#### TASK
Extract each line that contains the string "cours", matching upper and lower case exactly.

#### Stored items from a collection
Content starts

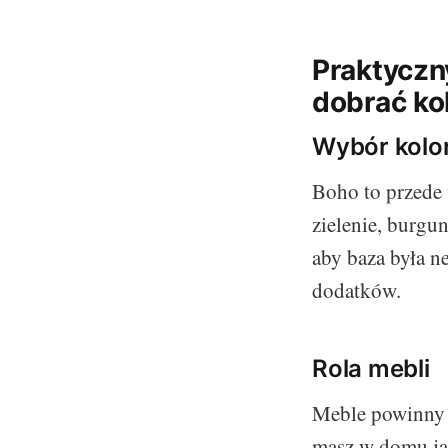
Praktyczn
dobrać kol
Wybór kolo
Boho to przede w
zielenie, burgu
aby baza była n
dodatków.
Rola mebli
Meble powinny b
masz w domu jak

Content ends
Content starts

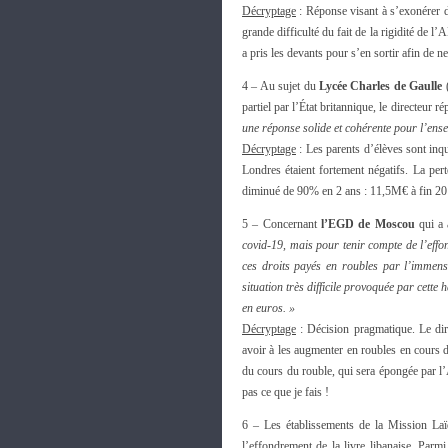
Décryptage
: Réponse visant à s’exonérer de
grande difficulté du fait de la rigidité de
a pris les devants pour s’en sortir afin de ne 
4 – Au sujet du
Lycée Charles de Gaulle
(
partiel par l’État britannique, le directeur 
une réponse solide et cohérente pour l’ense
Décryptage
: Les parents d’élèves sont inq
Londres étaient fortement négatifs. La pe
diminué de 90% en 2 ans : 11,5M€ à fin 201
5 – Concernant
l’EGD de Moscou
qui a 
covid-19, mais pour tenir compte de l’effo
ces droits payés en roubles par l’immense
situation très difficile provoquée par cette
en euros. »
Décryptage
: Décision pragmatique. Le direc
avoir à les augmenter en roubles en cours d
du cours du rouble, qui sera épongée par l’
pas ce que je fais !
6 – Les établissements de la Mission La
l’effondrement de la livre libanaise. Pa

Content ends

#### WRITTEN SOLUTION
avoir à les augmenter en roubles en cours d
du cours du rouble, qui sera épongée par l’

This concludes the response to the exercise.